### What the task asks
When you copy from the entries that follow, take only the lines from the one with "Fig. 4 Bamboo Weaving over Porcelain, M50" down to the one with "Table 7. Cut-off", keeping both ends and dropping every picture.

[Entries taken from a collection]
:::

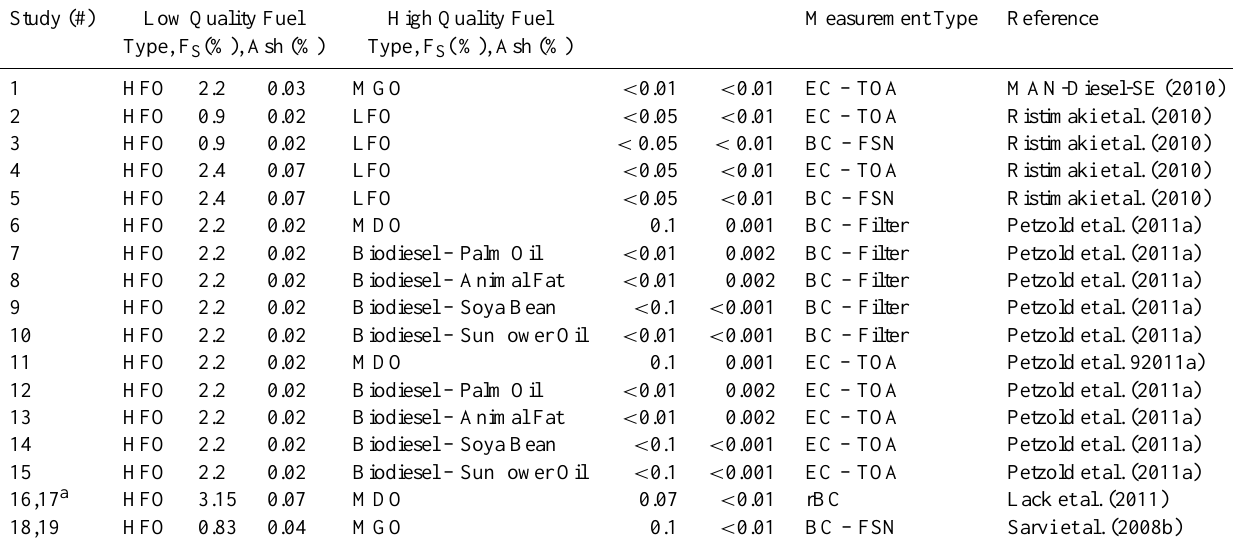
Table 3. Studies on the effect of fuel quality found in literature. Study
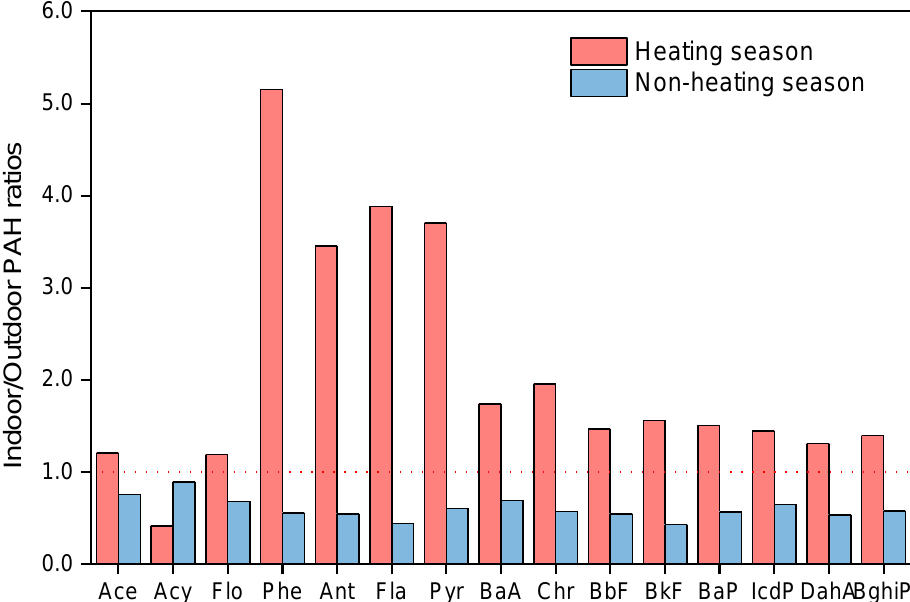
Figure 3. Indoor-to-outdoor polycyclic aromatic hydrocarbon ratios in the heating and non-heating seasons.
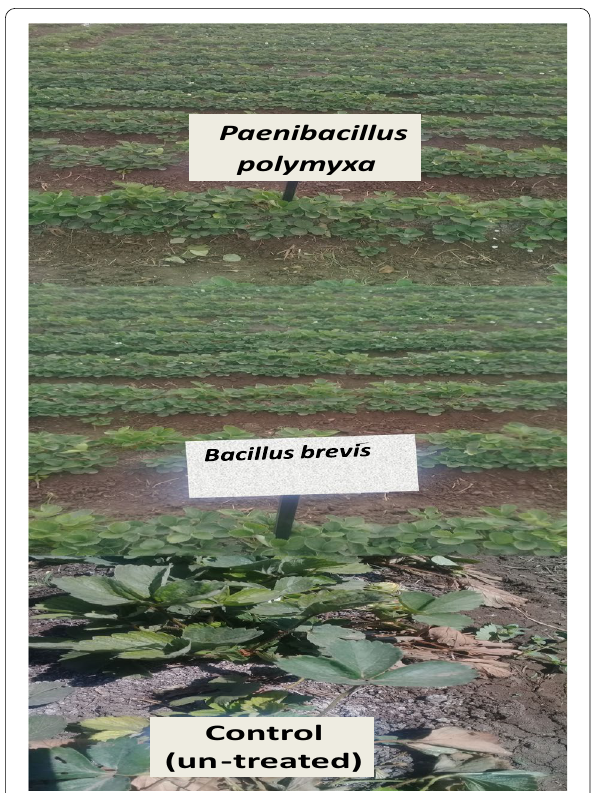
0.05) different according to DNMRT ≤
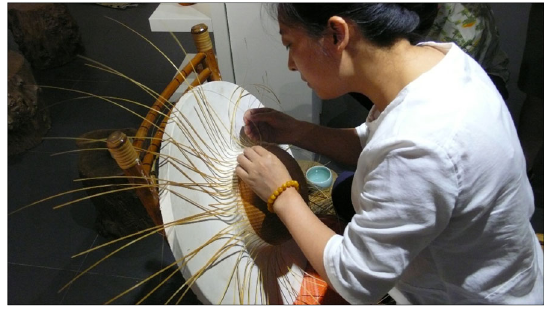
Fig. 4 Bamboo Weaving over Porcelain, M50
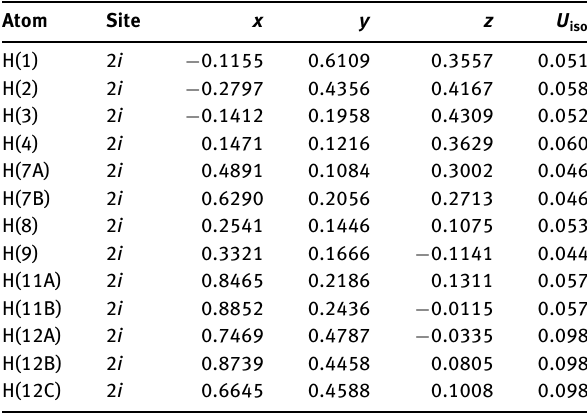
Table 2: Atomic coordinates and displacement parameters (in Å 2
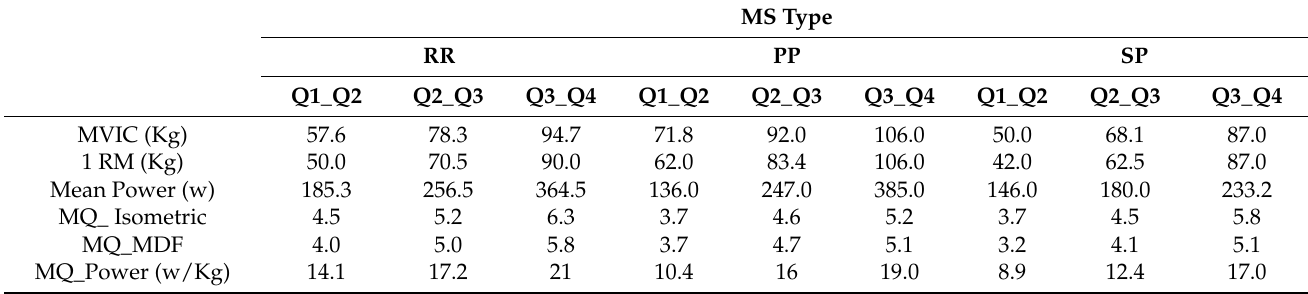
Table 7. Cut-off points for quartiles of the variables according to the type of MS. MS Type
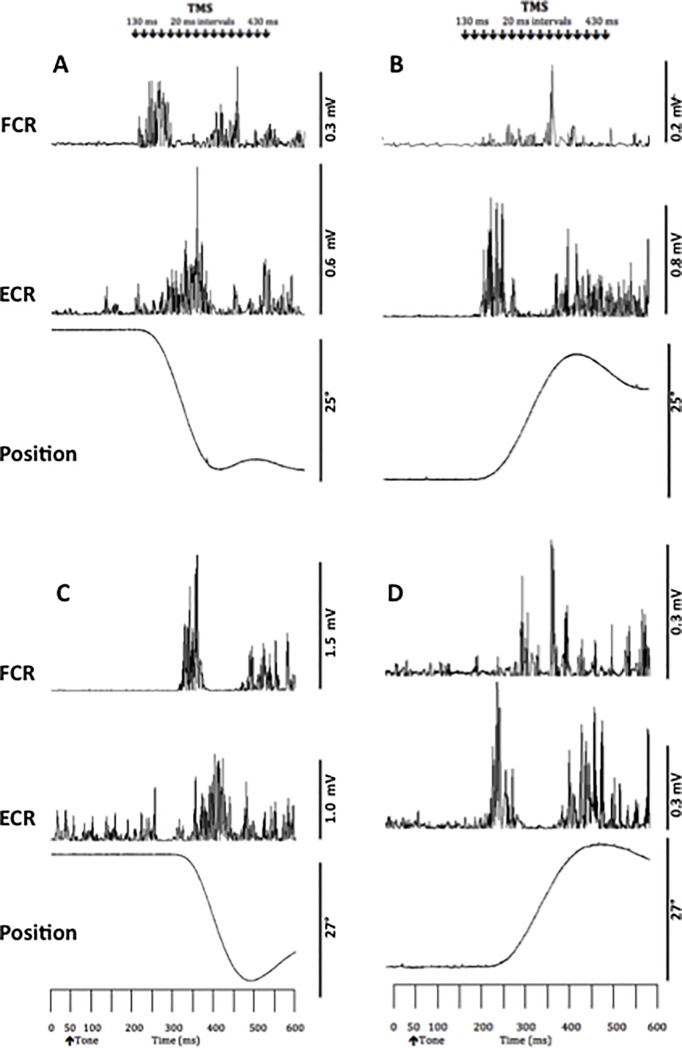
Typical recording.Representative example of rectified EMG activity of the flexor carpi radialis (FCR) and extensor carpi radialis longus (ECR) muscles during wrist flexion (A, C) and extension movements (B, D) in one young (A, B) and one old (C, D) subject. The lowest tracing within each panel is the wrist joint position data. Note the triphasic pattern of EMG activity associated with movements in both directions. The arrows at the top of the figure show the times when TMS was applied across. The auditory tone was presented at 50 ms.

:::

### Expected output
Fig. 4 Bamboo Weaving over Porcelain, M50
Table 2: Atomic coordinates and displacement parameters (in Å 2
Table 7. Cut-off points for quartiles of the variables according to the type of MS. MS Type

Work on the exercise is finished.